Nicolas Auzanneau (1972) a étudié l’histoire et la littérature puis exercé diverses activités dans les domaines de l’enseignement, de l’action culturelle et de la traduction. Il a habité à Persac, Poitiers, Gliwice, Bordeaux, Riga, Périgueux, Reims, Luxembourg. Attaché à la Lettonie depuis 1996, il se partage entre Bruxelles (Schaerbeek) où il gagne sa vie comme traducteur pour les institutions européennes (anglais, letton, polonais et allemand) et Riga. Membre de la promotion 2016-2018 de l’École de traduction littéraire (CNL/Asfored) que dirige Olivier Manonni.

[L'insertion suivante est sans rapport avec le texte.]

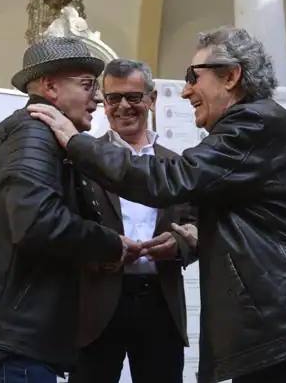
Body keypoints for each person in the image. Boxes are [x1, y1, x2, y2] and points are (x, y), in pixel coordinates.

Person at [28, 27, 286, 383]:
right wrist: (197, 235)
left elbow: (171, 178)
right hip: (282, 329)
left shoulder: (254, 122)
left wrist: (77, 142)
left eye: (192, 77)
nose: (185, 91)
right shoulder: (250, 127)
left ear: (231, 76)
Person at [0, 36, 140, 383]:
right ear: (50, 86)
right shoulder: (32, 135)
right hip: (13, 341)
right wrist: (111, 244)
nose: (96, 98)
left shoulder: (42, 135)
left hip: (16, 339)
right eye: (87, 85)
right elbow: (38, 224)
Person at [69, 59, 197, 383]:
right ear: (104, 102)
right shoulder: (81, 160)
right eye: (114, 98)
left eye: (134, 97)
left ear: (152, 100)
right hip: (96, 303)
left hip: (160, 303)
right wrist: (105, 249)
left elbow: (198, 224)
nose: (124, 106)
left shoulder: (176, 164)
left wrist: (180, 244)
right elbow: (65, 227)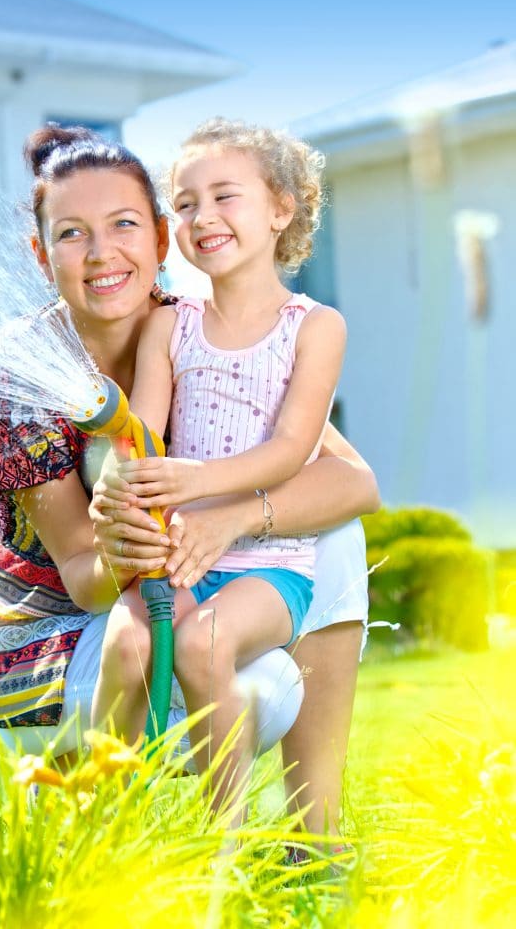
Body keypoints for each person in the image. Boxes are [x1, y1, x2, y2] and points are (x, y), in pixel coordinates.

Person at [0, 124, 378, 834]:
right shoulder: (21, 369)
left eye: (123, 225)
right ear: (40, 254)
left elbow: (349, 481)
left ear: (158, 236)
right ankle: (102, 837)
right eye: (70, 234)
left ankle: (315, 838)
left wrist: (232, 517)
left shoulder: (196, 331)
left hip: (177, 598)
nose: (100, 254)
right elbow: (89, 580)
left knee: (331, 531)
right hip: (46, 651)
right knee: (233, 672)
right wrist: (132, 529)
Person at [90, 118, 373, 837]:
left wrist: (195, 480)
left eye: (225, 197)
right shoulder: (170, 325)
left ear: (281, 208)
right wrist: (125, 478)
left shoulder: (314, 328)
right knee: (127, 646)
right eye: (184, 205)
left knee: (202, 646)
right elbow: (143, 437)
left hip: (269, 568)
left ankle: (225, 844)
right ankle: (101, 829)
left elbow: (290, 450)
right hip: (179, 555)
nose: (202, 217)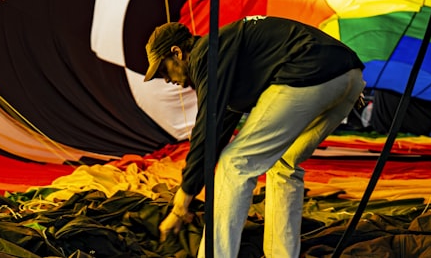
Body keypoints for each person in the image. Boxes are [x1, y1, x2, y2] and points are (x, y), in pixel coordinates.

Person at [144, 15, 365, 258]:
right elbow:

Il traduit en français de la littérature lettone – prose, poésie, théâtre, histoire, cinéma – voire occasionnellement de l’anglais, mais exclusivement en relation avec la Lettonie.

Goût pour les cultures alternatives, les appartenances multiples, les utopies dévastées, les textes rares, les auteurs en marge ou tombés dans l’oubli.

Il vient de publier un bref essai en forme d’enquête intitulé Bibliuguiansie ou l’effacement de la lexicographe (PhB éditions, 2018).

Dernières traductions du letton publiées: À la recherche du singe perdu de Luīze Pastore et Elīna Brasliņa (éditions Courtes et longues, 2018), Les âmes sauvages – le symbolisme dans les pays baltes (catalogue de l’exposition, Musée d’Orsay, 2018), Metal de Jānis Joņevs (Gaïa, 2016), Castagnola de Rainis (Archives de Lugano, 2015).

Participations à la revue poétique Boustro de Liège, avec des traductions de poèmes de Kārlis Vērdiņš et Anna Auziņa ou à la revue culturelle lettone Satori.